After heavy testing and resolving a few issues under heavy load,
cpumap-pping <https://github.com/thebracket/cpumap-pping> has tagged
release 1.0.0 RC1. It should be ready for the v1.3 release of LibreQoS.
What does it do?

cpumap-pping merges two projects:

   -

   xdp-cpumap-tc <https://github.com/xdp-project/xdp-cpumap-tc> provides
   some of the heavy lifting behind LibreQoS. It maps IP addresses to Linux
   tc classifiers/qdiscs. I recently added IPv6 and IPv4 subnet (e.g. match
   on 192.168.0.0/24), which is included in cpumap-pping. By mapping
   directly to filters, the cpumap is able to shift traffic shaping
   processing to individual CPUs - bypassing the performance limits of the
   default Linux traffic shaper. Because BPF programs run in kernel space (in
   a sandbox), it is able to sustain very high performance.
   -

   xdp-pping <https://github.com/xdp-project/bpf-examples/tree/master/pping>
   is an in-kernel BPF version of the excellent Polere Pping
   <https://github.com/pollere/pping> by Kathie Nichols. Previous versions
   of LibreQoS ran the original pping to gather TCP round-trip time data,
   providing accurate Quality of Experience (QoE) metric to help optimize your
   ISP and monitor the benefits of the Cake shaper. pping is a great tool,
   but tended to consume too much CPU time (on a single core) under heavy
   load. xdp-pping could sustain very high loads, and still provide
   accurate RTT information.

Combining the two to run separately was troublesome, and duplicated a lot
of work: both programs would individually parse Ethernet headers (cpumap
also parses VLAN headers, pping did not), TCP headers, extract addresses,
etc. For LibreQoS, it just made sense to combine them.

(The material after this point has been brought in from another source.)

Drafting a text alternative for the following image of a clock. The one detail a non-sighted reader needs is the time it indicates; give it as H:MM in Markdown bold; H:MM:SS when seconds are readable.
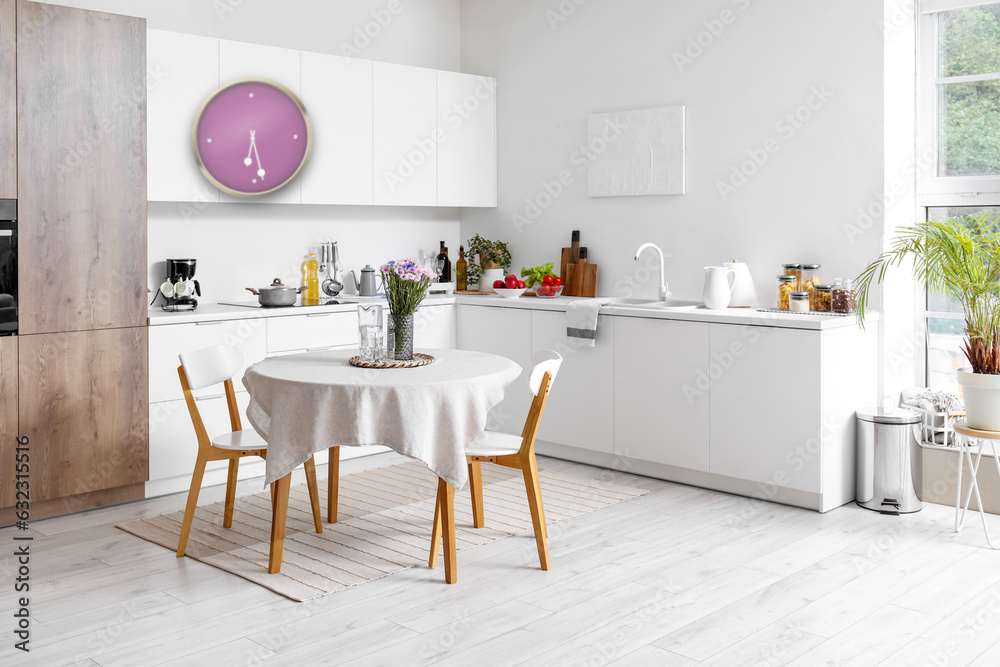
**6:28**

cpumap-pping is a drop-in replacement (fully compatible) for xdp-cpumap-tc
in LibreQoS. Once in place, instead of running pping and reading the
results, you periodically run xdp_pping and retrieve the current snapshot
of performance data - ready classified to match the queues that LibreQoS is
already setting up. The results are handed out in a convenient JSON format:

[
{"tc":"3:54", "avg": 35.39, "min": 15.95, "max": 60.03, "median":
33.67, "samples": 58},
]

Only a subset of TCP data is sampled. Rather than process every packet, the
first 58 "ack" sequences are timed for each tc handle. This has two
advantages:

   - It greatly lowers system resource usage (once the sample buffer is
   full the sampler doesn't do *any* additional work).
   - It ensures fairness in sampling; otherwise, there's a tendency to
   over-sample busy queues and possibly miss relatively quiet ones.

Performance

   - Testing in Hyper-V (4 VMs, one shaper, one iperf server, two iperf
   clients) shows that individual flow throughput maxes out around 4.2 gbit/s
   per-core, with full Cake shaping. Without the pping component,
   performance is around 4.21 gbit/s per-core. In other words, it's very fast.
   - Testing in the real-world shows that on an under-powered 10 CPU VM (in
   Proxmox, on an older server) never exceeds 40% CPU usage on a single core
   while shaping approximately 1.8 gbit/s of traffic. This is with
   approximately 1,200 IP address entries in the cpu map, and 600 queues.
   - Profiling shows that the BPF programs (one on XDP ingress, one on TC
   egress) consume a maximum of 4,000 nanoseconds in the current release.
   That's adding a ceiling of 0.004 ms to customer ping times.

Robert has been working hard on connecting this to the graphing system. You
can see some great examples of progress in this - now closed - issue
<https://github.com/thebracket/cpumap-pping/issues/2>. For example:
[image: image.png]